TEXT SHOWN Block Start

ShadowGuard — ML-Powered Web Application Firewall

A production-grade, hybrid Machine Learning Web Application Firewall built from scratch, trained on the CSIC 2010 HTTP dataset, deployed as a Docker reverse proxy, with a real-time threat dashboard.

Architecture · Features · Quick Start · API · LAN Testing · Metrics

What Is This

ShadowGuard is a Web Application Firewall (WAF) that combines deterministic rule-based detection with machine learning anomaly detection to identify and block common web attacks in real time.

Unlike commercial WAFs that are black boxes, ShadowGuard is built from first principles — every design decision is documented and every component is reproducible.

Attacks it detects: SQL Injection (Union, Boolean Blind, Time-Based) · Cross-Site Scripting (Reflected, Stored, DOM) · Path Traversal · Command Injection · Shellshock · Log4Shell · XXE · SSRF · Null Byte Injection · Automated Scanner Traffic

Architecture

Traffic flows through a four-tier inspection pipeline. Each tier only invokes the next when it cannot make a confident decision — clean requests exit early without touching the ML model.

TEXT SHOWN Block End
GIVEN RECORDS Block Start

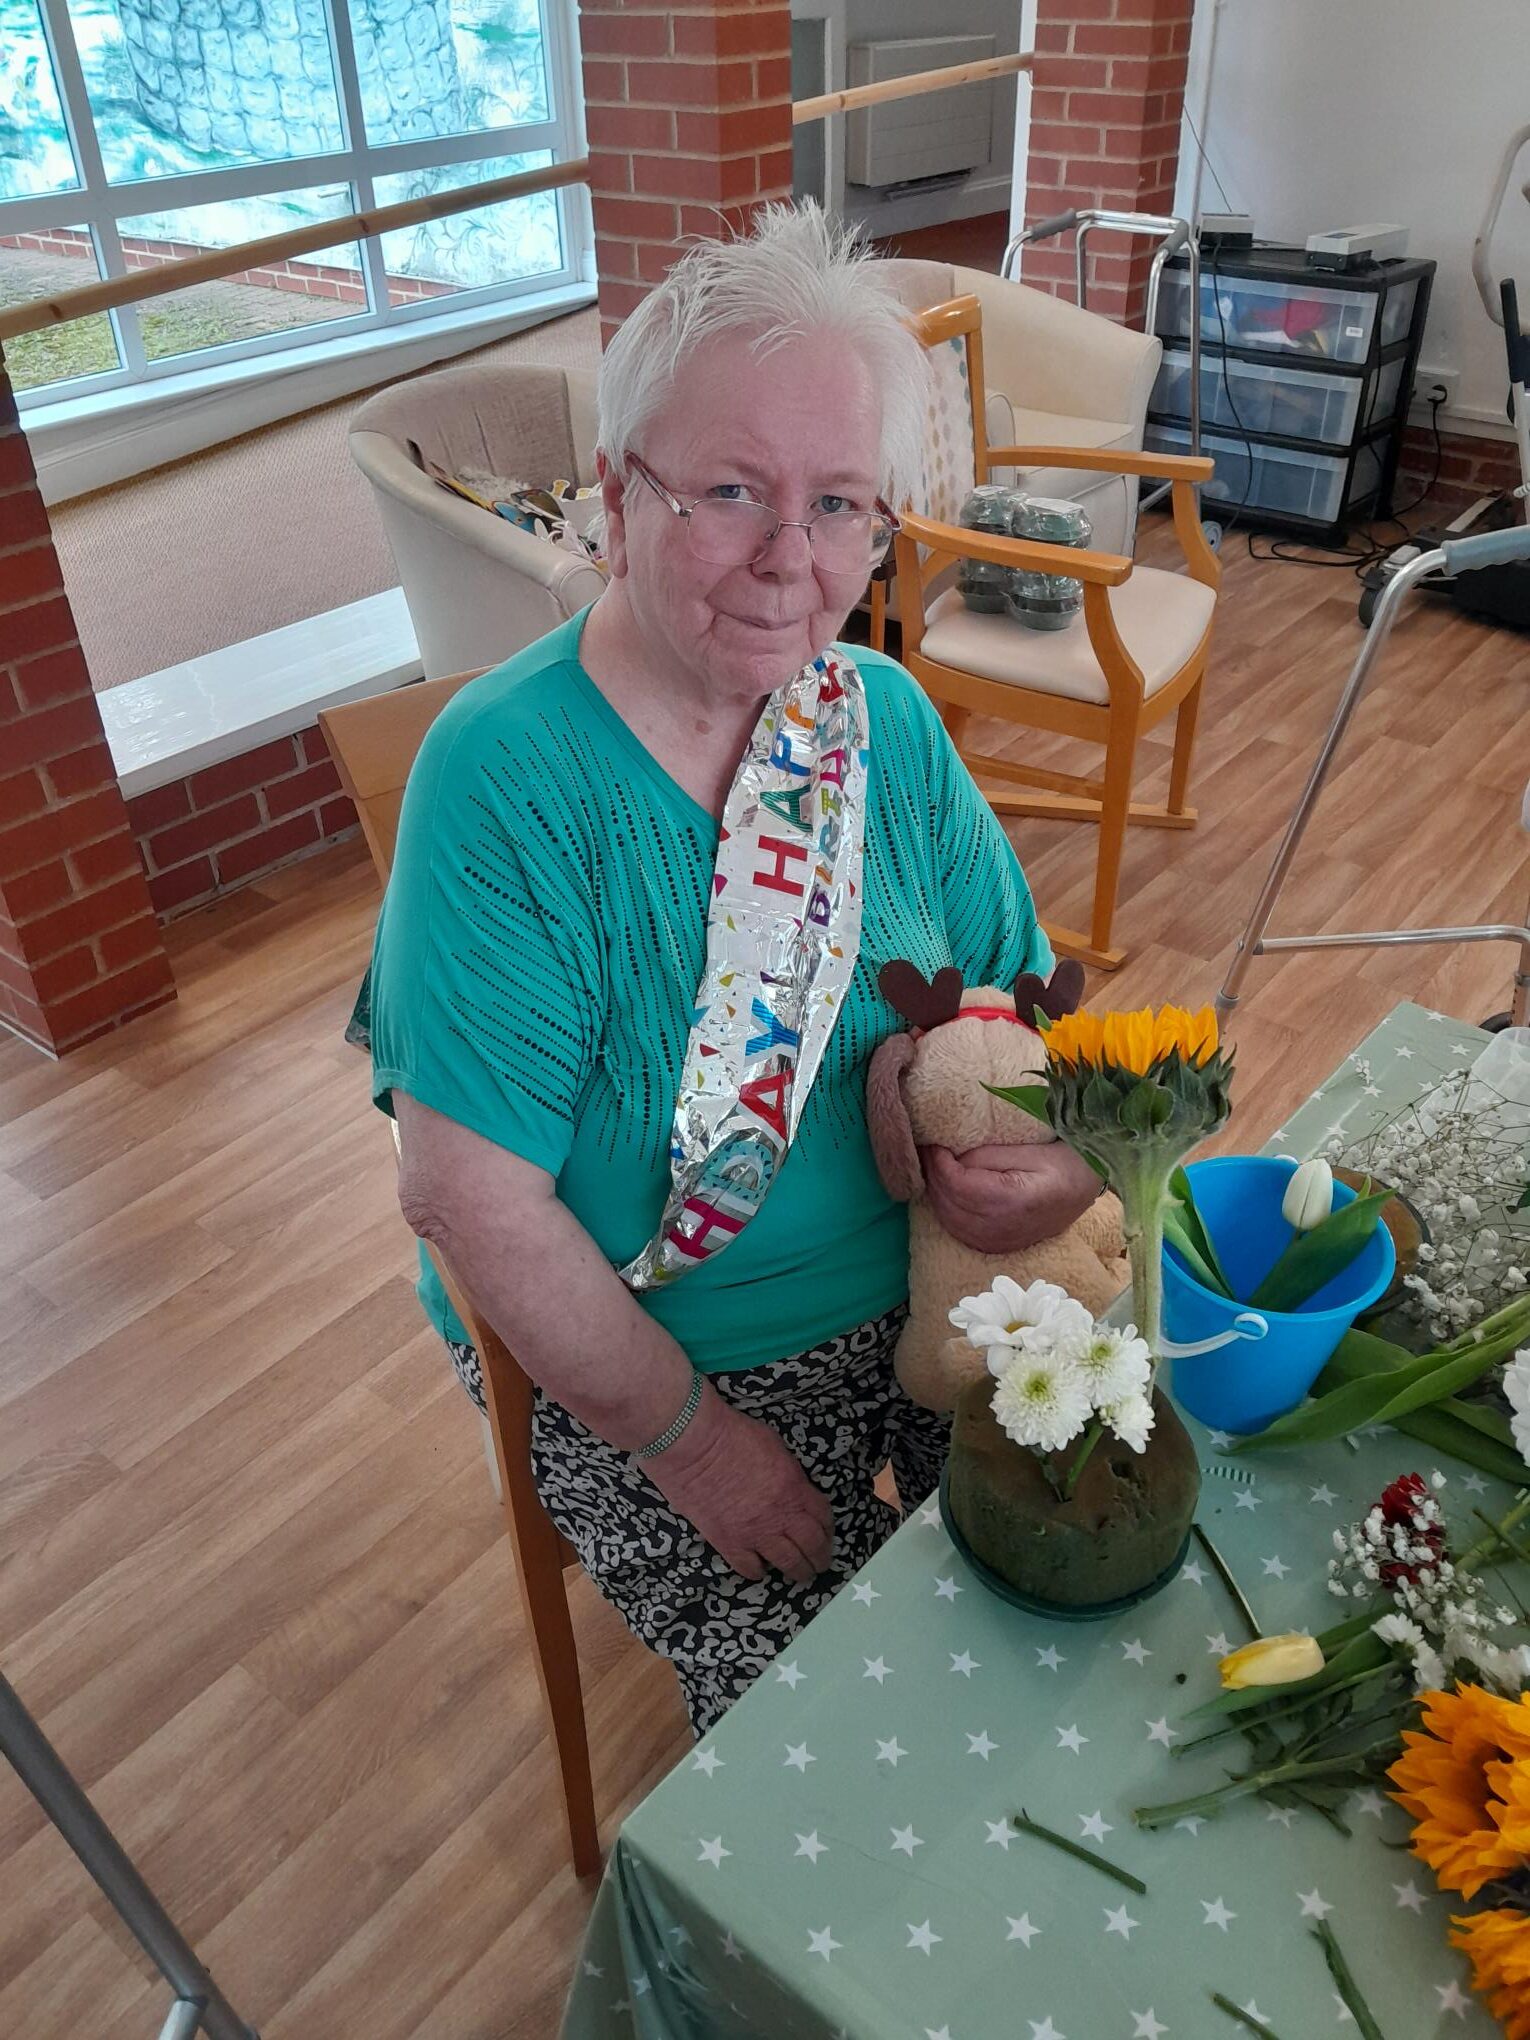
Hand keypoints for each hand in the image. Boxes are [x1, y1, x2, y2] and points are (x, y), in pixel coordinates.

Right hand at [644, 1388, 834, 1584]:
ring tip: (798, 1574)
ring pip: (788, 1563)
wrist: (693, 1444)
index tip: (826, 1535)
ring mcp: (755, 1533)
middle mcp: (781, 1515)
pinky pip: (750, 1569)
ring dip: (797, 1571)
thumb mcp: (775, 1446)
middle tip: (819, 1563)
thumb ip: (789, 1473)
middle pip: (812, 1546)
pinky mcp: (728, 1543)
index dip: (828, 1530)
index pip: (823, 1517)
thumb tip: (792, 1488)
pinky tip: (758, 1567)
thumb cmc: (732, 1434)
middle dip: (819, 1558)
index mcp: (795, 1488)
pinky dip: (758, 1571)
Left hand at [921, 1138, 1101, 1255]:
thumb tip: (950, 1158)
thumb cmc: (1058, 1163)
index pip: (954, 1183)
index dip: (937, 1161)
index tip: (933, 1142)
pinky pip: (958, 1231)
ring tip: (935, 1166)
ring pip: (947, 1219)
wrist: (1083, 1189)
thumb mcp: (1025, 1150)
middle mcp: (999, 1227)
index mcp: (1009, 1200)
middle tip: (928, 1150)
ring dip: (936, 1192)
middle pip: (946, 1202)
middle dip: (932, 1174)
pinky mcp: (996, 1246)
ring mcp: (997, 1242)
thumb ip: (985, 1156)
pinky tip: (946, 1191)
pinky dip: (946, 1210)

GIVEN RECORDS Block End

__TASKS TO COMPLETE__
1. Using the ShadowGuard page, decide whether each statement agrees with it: (a) ShadowGuard was trained on the CSIC 2010 HTTP dataset; (b) every request is checked by the ML model; (c) traffic passes through a three-tier pipeline. Answer yes or no for each, quoting the words of the page that settle it.
2. Answer from the ShadowGuard page:
(a) How is ShadowGuard deployed?
(b) Which two kinds of detection does it combine?
(c) Which three forms of SQL Injection does it list?

__ANSWERS FOR THE EXERCISE__
1.
(a) Yes: "trained on the CSIC 2010 HTTP dataset"
(b) No: "clean requests exit early without touching the ML model"
(c) No: "Traffic flows through a four-tier inspection pipeline."

2.
(a) As a Docker reverse proxy.
(b) Deterministic rule-based detection and machine learning anomaly detection.
(c) Union, Boolean Blind and Time-Based.